▶ To-do item
Format the data below as a Markdown table with two columns, Row and Line: number each row and put one line of text in each. Leave out the blank lines and the pictures.

▶ Input material
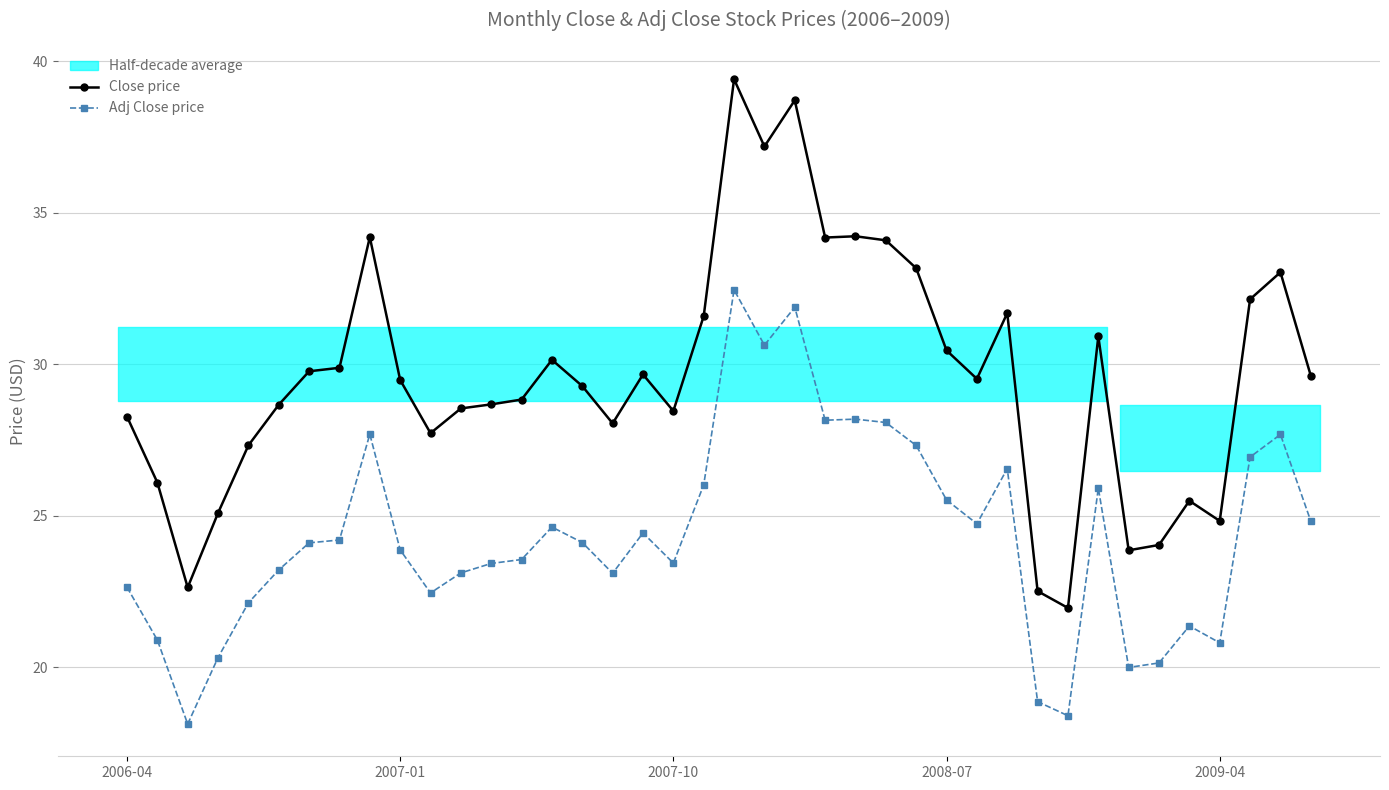

True or false: Close price has a value of 37.2 at 21.

True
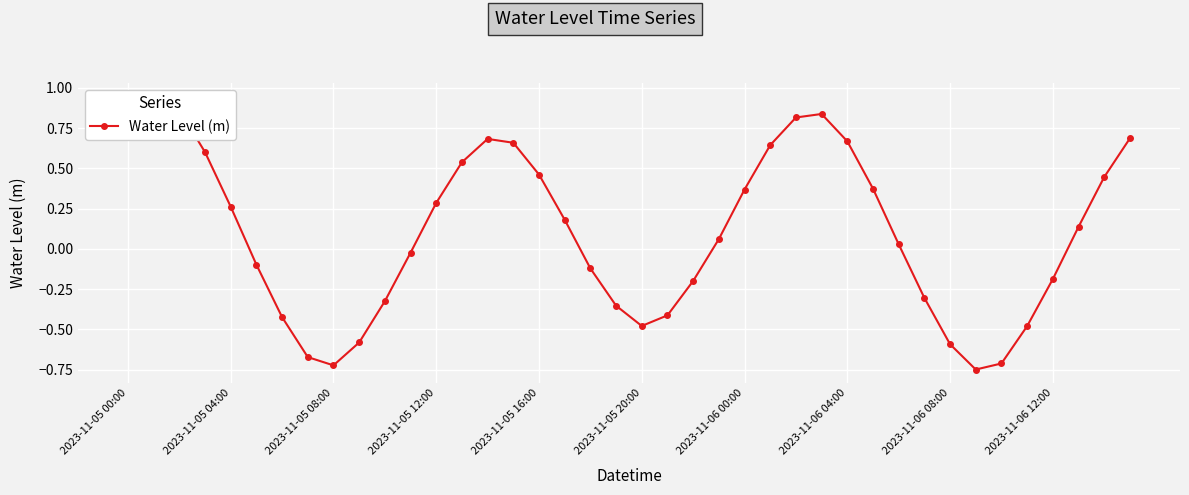

What is the average value?

0.1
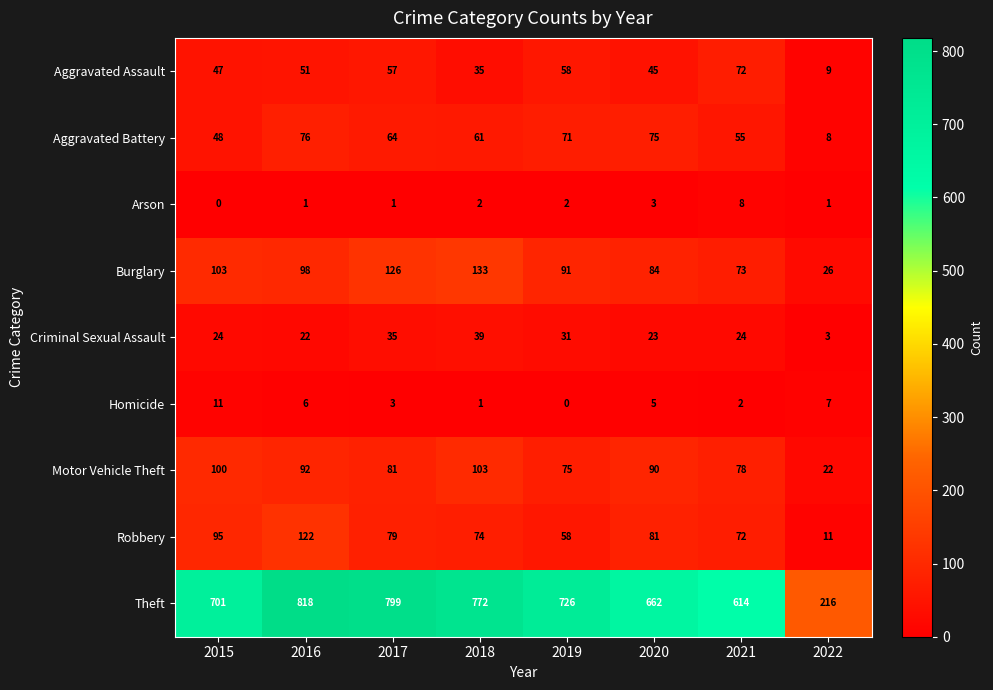

What is the difference between the maximum and minimum values in the Theft series?

602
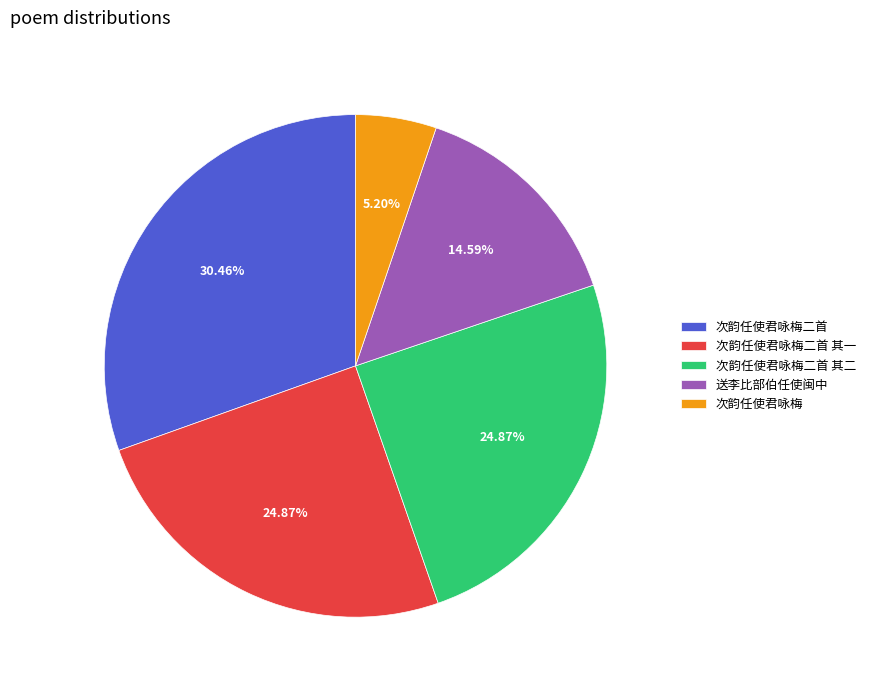

To the nearest percent, what is the combined percentage of 次韵任使君咏梅二首 其二 and 次韵任使君咏梅?

30%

▶ Problem solution
| Row | Line |
|---|---|
| 1 | True or false: Close price has a value of 37.2 at 21. |
| 2 | True |
| 3 | What is the average value? |
| 4 | 0.1 |
| 5 | What is the difference between the maximum and minimum values in the Theft series? |
| 6 | 602 |
| 7 | To the nearest percent, what is the combined percentage of 次韵任使君咏梅二首 其二 and 次韵任使君咏梅? |
| 8 | 30% |